Greek-Style Stuffed Eggplant



I love eggplant. It is one of my favorite vegetables of all time. Hit me up with eggplant in pretty much any dish, and I am in heaven.

The local farmer's market was selling beautiful purple eggplant for about $1.50 each, and last week I picked out a few and brought them home. I was set on stuffing the eggplant, and found a yummy Greek-style stuffed eggplant recipe in my Cooking Light cookbook. The feta, fresh herbs & vegetable stuffing was a perfect way to enjoy the eggplant. I highly recommend topping it with some plain yogurt.

Greek-Style Stuffed Eggplant (adapted from All New Cooking Light)

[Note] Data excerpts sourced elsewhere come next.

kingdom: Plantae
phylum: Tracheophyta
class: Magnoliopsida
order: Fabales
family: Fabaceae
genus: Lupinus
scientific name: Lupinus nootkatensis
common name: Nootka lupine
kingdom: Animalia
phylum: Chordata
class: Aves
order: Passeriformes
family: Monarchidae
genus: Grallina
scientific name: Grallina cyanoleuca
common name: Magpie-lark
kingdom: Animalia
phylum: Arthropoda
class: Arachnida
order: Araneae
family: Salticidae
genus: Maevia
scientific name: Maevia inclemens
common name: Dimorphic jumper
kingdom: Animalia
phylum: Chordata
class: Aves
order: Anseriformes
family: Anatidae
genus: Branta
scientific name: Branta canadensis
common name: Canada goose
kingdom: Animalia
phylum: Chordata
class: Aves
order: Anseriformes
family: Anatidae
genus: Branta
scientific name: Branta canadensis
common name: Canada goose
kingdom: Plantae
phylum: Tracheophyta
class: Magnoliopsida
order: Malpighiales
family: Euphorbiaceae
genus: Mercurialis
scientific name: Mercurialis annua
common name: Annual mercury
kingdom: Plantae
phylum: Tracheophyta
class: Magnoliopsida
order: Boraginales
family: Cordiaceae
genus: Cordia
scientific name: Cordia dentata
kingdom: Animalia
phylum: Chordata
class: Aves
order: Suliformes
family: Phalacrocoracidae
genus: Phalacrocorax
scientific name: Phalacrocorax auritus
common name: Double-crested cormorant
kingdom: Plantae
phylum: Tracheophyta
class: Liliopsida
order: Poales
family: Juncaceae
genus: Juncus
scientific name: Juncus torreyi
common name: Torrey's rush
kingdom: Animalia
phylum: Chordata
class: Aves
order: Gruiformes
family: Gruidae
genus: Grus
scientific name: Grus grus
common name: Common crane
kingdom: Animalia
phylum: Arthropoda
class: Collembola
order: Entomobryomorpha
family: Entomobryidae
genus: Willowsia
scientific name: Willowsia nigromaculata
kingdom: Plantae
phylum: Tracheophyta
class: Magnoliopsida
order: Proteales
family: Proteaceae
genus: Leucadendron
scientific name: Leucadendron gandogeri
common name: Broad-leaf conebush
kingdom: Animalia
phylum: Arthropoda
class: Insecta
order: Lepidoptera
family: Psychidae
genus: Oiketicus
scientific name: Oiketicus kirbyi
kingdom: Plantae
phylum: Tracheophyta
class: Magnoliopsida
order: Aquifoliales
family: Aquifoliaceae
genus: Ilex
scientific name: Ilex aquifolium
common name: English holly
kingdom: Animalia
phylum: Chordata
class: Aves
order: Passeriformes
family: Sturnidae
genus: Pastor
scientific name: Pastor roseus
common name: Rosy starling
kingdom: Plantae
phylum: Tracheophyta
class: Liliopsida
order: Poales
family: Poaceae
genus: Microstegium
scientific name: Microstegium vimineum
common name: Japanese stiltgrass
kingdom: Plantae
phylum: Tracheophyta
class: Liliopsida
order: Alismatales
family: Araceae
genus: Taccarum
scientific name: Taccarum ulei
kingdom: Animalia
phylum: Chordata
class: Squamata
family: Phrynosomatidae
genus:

2 eggplants, cut in half lengthwise
1/4 cup water
Cooking spray
1 cup chopped onion
1 cup chopped plum tomato
1/4 cup white wine
3 garlic cloves, minced
1 cup crumbled feta cheese
1/2 cup chopped fresh parsley, divided 
3/4 teaspoon salt, divided
1/4 teaspoon freshly ground black pepper
2 slices whole wheat bread
2 tablespoons grated fresh Parmesan cheese

Carefully remove pulp from each eggplant, leaving about 1/4 inch pulp in the shells. Reserve the shells. Coarsely chop pulp. Place eggplant shells, cut sides down, in a baking dish. Add 1/4 cup water to dish. Microwave on high for 3-5 minutes, until shells are tender but still hold shape. Preheat oven broiler. Heat a large non-stick skillet over medium-high heat. Coat pan with cooking spray. Add eggplant pulp; saute for 7 minutes. Add onion; saute for 2 minutes. Stir in tomato, wine and garlic; cook 3 minutes or until liquid almost evaporates, stirring occasionally. Remove from heat; add feta, 1/4 cup parsley, 1/2 teaspoon salt, and pepper, stirring to combine. Spoon eggplant mixture into each shell. Place bread slices in food processor, and pulse about 10 times into coarse crumbs. Combine breadcrumbs, 1/4 cup parsley, 1/4 teaspoon salt, and Parmesan, stirring well. Sprinkle 1/4 cup breadcrumb mixture over each stuffed shell. Arrange shells on a baking sheet coated with cooking spray. Broil for 2 minutes, or until lightly browned. Yields 4 servings (each serving is 1 stuffed eggplant half).